Temples and statues were well built. The initial steps were sheltered and some them inscribed, but our ascent was punctuated by raucous monkeys running wild atop. Vendors kept slingshots and sticks to keep them at bay and I guess monkeys too had learned their lessons long back and turned their attention to unsuspecting pilgrims and trekkers.
Though it was easy going, the path wound around the hill and steps were boring to say the least. A little bit of humidity made it uncomfortable at times. We took break now and then, buying snacks to munch (spiced nellikai, kachcha mango, etc) and I continued to take snaps (weird ones as others named it)
The main attraction for pilgrims is a temple built on/around a water spring from rocks (similar perhaps to Namada Chilume and Antaragange). Some of us visited it while others chilled near a cliff edge with boundary walls built). We continued onwards after the break, coming across more pilgrims climbing up and those returning. And of course, more vending stalls and ever present monkeys.
Just before the final steep railing supported climb, we stopped by yet another temple for an extended snack cum break. We treated ourselves to butter milk, lime juice, cucumber and other snacks.
The final stepped climb was slow and steady. Just wide enough only for two persons side by side. There were plenty of us climbing and many were returning too. For most part, we had to climb clutching the railings. I suppose some would get a sense of Vertigo looking back down.
The peak had yet another Nandi statue (with its own set of steps) and temple on the wider area. One end of the peak had railing support and a tall cylindrical pillar. Two smart people tried to play sport by throwing a mango juice bottle back and forth over a monkey's reach. One of them missed the throw and the monkey gleefully scampered away with the bottle (and out of reach of other monkeys - it somehow managed to smash/dent the bottle, spill the juice on rocks and then gulp)
We spent an insane amount trying to get our perfect profile pic from edge of the peak, avoiding the railing, etc. And then reluctantly followed Chaitanya over to other side of the peak, which was relatively calmer and less crowded and monkey free until we reached, snapped more pics and then gave our relatively tired body a rest on the rocks.

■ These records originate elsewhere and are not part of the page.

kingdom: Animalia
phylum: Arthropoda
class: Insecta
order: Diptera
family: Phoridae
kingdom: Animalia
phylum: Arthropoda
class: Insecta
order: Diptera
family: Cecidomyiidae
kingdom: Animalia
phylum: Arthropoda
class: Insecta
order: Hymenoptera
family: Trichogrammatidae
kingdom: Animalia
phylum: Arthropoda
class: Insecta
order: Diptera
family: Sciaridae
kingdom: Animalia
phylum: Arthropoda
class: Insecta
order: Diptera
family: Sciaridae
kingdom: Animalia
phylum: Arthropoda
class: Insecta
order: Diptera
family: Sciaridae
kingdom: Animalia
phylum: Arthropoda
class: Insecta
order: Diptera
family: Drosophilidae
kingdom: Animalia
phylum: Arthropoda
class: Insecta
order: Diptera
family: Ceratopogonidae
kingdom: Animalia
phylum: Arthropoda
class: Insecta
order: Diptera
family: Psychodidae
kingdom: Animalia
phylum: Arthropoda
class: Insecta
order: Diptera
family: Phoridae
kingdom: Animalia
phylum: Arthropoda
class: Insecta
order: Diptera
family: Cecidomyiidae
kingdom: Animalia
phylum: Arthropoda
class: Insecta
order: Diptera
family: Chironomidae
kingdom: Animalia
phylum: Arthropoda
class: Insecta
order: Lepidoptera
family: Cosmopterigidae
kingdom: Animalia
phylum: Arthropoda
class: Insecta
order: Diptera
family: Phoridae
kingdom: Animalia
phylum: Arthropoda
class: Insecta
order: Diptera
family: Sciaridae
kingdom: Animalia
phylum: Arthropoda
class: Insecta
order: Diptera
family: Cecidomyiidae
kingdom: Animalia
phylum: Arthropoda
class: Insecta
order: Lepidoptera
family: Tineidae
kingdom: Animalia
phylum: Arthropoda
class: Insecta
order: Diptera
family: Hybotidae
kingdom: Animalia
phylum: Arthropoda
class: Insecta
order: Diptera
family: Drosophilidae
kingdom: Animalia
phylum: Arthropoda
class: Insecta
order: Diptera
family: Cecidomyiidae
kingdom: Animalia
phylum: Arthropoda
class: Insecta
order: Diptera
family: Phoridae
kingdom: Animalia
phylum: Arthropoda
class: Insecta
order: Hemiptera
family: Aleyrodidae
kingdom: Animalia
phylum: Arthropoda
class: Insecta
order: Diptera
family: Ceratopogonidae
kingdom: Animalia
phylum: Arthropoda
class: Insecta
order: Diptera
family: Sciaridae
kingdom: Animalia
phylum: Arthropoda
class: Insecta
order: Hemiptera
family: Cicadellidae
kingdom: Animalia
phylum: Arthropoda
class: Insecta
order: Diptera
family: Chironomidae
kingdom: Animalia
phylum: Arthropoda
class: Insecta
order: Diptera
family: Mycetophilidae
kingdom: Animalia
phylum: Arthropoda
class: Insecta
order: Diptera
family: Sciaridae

After we had our fill of the peak, we reached the temple housing the water source to have our lunch in the sheltered veranda. The waiting line had swelled, so it was good that those who wanted to visit had done it earlier in the morning itself. We had to be alert for monkey attack and people nearby helped to keep them at bay. We had cane juice to top off our spending at the stalls before reaching the base.
As we had finished it pretty fast (not withstanding the leisurely breaks), majority voted to take a bus back to Bangalore instead of catching train. Yet again, we cramped ourselves in a single auto to Tumkur highway. Just in time as it turned out, a slight drizzle caught us but we could make out that much more poured around the peak.
We had to spread out in the bus to be seated and as such couldn't have feedback in the bus. So, we gathered again inside Majestic for the feedback (mostly positive, crowd at Shivgange can't be helped) and then like the past two treks of mine, we signed off by having tea/coffee.